How to complete this task |
Transcribe exactly the lines that fall between the one holding "angeführten Bedingungen |" and the one holding "ochrony | IP 44 |", inclusive, from the entries below.

(Records contained in a dataset)
------------------------------------
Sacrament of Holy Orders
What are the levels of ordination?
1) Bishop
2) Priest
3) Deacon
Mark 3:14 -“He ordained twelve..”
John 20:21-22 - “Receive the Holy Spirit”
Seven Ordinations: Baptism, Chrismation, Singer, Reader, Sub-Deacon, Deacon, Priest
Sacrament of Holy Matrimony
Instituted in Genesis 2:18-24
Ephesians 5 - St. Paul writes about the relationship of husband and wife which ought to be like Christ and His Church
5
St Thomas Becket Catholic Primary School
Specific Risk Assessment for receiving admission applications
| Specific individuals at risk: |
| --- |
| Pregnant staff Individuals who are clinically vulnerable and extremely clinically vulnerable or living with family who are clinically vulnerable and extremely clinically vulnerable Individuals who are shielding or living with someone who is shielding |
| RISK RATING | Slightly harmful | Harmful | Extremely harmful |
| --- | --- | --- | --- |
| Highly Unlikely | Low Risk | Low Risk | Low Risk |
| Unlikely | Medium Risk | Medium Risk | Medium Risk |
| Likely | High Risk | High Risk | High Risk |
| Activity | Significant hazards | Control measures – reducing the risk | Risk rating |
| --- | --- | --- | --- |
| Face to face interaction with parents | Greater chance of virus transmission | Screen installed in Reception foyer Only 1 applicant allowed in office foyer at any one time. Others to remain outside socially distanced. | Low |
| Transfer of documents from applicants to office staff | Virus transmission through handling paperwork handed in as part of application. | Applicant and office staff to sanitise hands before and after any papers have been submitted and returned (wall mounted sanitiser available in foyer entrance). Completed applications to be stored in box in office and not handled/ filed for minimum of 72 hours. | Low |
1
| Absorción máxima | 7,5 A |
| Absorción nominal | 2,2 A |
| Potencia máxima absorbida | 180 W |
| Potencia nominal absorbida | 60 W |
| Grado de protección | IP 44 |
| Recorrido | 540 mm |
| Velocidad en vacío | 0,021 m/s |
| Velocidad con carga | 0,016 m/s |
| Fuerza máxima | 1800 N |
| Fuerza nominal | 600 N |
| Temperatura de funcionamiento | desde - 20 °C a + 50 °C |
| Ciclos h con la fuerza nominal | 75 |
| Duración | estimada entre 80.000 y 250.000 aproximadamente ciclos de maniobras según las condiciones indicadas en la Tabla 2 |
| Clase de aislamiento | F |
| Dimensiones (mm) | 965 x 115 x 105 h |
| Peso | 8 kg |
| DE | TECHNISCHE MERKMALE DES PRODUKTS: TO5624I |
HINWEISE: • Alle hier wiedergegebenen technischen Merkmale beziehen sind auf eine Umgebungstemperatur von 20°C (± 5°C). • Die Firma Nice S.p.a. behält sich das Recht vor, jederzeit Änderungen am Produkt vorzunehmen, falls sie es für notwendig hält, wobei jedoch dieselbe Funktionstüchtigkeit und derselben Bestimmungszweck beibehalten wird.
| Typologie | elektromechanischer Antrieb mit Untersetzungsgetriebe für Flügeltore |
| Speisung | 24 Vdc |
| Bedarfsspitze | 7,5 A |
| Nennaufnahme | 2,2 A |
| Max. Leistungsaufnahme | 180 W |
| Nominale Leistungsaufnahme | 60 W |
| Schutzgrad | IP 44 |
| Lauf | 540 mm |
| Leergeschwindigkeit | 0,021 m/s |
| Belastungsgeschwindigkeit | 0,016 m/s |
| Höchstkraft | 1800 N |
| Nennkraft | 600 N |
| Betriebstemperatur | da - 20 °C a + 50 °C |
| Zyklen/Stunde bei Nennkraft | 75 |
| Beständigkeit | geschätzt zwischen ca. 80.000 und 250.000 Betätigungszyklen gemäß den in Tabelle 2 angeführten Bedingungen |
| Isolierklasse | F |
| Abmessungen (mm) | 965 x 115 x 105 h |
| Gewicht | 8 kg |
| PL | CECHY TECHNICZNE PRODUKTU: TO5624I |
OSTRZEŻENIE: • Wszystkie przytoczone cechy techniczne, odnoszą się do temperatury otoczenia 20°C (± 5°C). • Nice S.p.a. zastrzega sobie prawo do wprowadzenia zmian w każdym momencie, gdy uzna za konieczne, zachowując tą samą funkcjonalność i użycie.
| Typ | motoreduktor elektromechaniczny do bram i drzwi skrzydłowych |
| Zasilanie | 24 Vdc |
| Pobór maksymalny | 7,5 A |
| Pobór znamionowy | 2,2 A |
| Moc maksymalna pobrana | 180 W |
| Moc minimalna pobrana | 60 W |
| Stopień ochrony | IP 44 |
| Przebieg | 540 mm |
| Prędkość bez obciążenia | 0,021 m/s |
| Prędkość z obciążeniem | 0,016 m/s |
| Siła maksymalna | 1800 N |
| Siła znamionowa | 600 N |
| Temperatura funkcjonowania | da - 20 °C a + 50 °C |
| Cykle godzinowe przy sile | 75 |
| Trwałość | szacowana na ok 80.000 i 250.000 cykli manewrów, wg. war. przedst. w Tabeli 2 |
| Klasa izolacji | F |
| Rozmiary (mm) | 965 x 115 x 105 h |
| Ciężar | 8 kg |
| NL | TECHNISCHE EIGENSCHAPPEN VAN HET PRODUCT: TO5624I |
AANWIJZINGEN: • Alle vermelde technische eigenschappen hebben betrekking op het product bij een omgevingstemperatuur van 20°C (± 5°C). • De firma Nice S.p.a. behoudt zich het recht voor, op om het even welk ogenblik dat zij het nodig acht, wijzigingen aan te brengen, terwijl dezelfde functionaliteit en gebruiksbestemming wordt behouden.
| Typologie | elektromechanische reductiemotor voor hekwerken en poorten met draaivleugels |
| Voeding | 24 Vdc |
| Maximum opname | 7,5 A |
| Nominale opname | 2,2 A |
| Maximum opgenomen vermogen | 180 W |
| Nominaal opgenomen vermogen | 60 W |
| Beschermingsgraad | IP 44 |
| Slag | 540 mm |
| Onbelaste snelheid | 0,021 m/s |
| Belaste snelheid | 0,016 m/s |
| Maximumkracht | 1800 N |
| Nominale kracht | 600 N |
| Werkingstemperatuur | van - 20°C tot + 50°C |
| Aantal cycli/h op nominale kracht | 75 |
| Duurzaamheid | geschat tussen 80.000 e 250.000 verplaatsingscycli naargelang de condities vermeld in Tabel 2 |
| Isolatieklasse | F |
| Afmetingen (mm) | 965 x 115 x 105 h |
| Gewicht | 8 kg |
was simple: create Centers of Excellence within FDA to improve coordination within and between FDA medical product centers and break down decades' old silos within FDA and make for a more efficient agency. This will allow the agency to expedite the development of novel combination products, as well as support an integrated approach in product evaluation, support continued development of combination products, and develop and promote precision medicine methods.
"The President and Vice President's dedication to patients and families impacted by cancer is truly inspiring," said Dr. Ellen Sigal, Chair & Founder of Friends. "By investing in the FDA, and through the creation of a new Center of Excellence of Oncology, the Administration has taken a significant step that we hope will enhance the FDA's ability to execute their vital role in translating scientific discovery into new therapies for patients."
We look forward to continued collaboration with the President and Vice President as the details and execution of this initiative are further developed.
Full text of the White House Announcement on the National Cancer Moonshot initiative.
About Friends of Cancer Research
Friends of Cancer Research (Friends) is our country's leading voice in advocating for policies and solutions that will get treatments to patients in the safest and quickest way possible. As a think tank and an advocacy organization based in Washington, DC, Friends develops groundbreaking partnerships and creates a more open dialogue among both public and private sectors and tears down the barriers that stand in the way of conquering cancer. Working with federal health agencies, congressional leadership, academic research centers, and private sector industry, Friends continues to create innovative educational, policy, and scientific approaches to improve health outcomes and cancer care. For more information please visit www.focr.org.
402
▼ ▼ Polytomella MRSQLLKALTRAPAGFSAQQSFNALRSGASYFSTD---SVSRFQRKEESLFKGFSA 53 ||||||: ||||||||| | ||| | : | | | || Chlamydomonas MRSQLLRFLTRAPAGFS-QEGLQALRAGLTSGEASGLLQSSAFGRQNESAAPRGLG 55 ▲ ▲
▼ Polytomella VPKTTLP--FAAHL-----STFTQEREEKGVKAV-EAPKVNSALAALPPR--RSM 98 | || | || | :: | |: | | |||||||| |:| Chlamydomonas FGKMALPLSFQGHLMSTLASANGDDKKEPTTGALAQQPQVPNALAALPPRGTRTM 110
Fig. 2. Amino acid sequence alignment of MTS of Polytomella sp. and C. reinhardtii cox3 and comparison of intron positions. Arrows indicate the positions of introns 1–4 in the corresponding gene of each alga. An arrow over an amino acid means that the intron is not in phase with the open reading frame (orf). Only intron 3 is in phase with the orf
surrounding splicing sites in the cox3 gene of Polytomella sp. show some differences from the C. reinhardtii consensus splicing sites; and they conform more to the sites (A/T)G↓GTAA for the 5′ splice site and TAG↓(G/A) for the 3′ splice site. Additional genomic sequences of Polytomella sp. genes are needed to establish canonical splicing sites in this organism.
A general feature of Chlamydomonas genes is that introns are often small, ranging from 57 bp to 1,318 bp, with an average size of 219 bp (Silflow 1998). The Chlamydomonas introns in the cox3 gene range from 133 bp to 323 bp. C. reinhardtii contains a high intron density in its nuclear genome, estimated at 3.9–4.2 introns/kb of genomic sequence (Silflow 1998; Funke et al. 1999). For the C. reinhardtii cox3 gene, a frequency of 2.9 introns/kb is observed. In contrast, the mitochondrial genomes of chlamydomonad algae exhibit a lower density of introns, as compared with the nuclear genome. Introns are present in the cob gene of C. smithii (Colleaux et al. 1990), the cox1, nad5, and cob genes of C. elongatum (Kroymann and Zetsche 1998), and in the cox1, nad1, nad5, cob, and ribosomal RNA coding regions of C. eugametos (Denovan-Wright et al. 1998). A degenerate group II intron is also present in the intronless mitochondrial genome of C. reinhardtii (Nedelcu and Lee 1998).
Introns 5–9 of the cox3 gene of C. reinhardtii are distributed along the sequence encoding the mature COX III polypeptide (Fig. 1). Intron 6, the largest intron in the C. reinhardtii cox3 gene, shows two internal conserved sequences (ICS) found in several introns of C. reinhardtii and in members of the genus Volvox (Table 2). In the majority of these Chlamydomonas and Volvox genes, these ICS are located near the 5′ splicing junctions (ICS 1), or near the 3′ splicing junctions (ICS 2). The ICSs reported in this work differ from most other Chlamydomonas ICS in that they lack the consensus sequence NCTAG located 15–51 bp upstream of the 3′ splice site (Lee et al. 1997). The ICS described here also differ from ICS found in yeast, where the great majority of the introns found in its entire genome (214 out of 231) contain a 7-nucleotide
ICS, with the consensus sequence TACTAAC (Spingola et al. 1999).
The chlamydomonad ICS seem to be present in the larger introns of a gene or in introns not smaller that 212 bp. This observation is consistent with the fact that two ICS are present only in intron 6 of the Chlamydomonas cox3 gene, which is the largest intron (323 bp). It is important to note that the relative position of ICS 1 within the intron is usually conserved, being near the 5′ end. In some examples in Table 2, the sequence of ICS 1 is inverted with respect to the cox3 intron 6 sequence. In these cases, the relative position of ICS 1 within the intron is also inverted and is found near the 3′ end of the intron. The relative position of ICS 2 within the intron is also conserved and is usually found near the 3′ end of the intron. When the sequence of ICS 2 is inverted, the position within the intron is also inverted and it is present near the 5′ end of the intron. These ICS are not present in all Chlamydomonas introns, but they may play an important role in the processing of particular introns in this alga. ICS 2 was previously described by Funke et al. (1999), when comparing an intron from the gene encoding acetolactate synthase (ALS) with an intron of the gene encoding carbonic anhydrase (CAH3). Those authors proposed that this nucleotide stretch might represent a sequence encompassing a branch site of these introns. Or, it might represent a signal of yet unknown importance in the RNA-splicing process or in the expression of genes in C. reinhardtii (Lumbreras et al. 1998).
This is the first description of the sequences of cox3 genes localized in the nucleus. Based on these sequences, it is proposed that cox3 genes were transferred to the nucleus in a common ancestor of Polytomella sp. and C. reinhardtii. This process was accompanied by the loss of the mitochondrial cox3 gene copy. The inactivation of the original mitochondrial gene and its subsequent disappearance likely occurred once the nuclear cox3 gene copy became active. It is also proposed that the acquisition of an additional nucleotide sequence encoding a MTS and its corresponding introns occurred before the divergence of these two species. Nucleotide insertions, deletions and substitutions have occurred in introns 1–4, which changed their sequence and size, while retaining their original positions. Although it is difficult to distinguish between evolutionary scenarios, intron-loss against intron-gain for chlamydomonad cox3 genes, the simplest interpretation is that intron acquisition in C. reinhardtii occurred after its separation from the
------------------------------------
Worked solution |
| Beständigkeit | geschätzt zwischen ca. 80.000 und 250.000 Betätigungszyklen gemäß den in Tabelle 2 angeführten Bedingungen |
| Isolierklasse | F |
| Abmessungen (mm) | 965 x 115 x 105 h |
| Gewicht | 8 kg |
| PL | CECHY TECHNICZNE PRODUKTU: TO5624I |
OSTRZEŻENIE: • Wszystkie przytoczone cechy techniczne, odnoszą się do temperatury otoczenia 20°C (± 5°C). • Nice S.p.a. zastrzega sobie prawo do wprowadzenia zmian w każdym momencie, gdy uzna za konieczne, zachowując tą samą funkcjonalność i użycie.
| Typ | motoreduktor elektromechaniczny do bram i drzwi skrzydłowych |
| Zasilanie | 24 Vdc |
| Pobór maksymalny | 7,5 A |
| Pobór znamionowy | 2,2 A |
| Moc maksymalna pobrana | 180 W |
| Moc minimalna pobrana | 60 W |
| Stopień ochrony | IP 44 |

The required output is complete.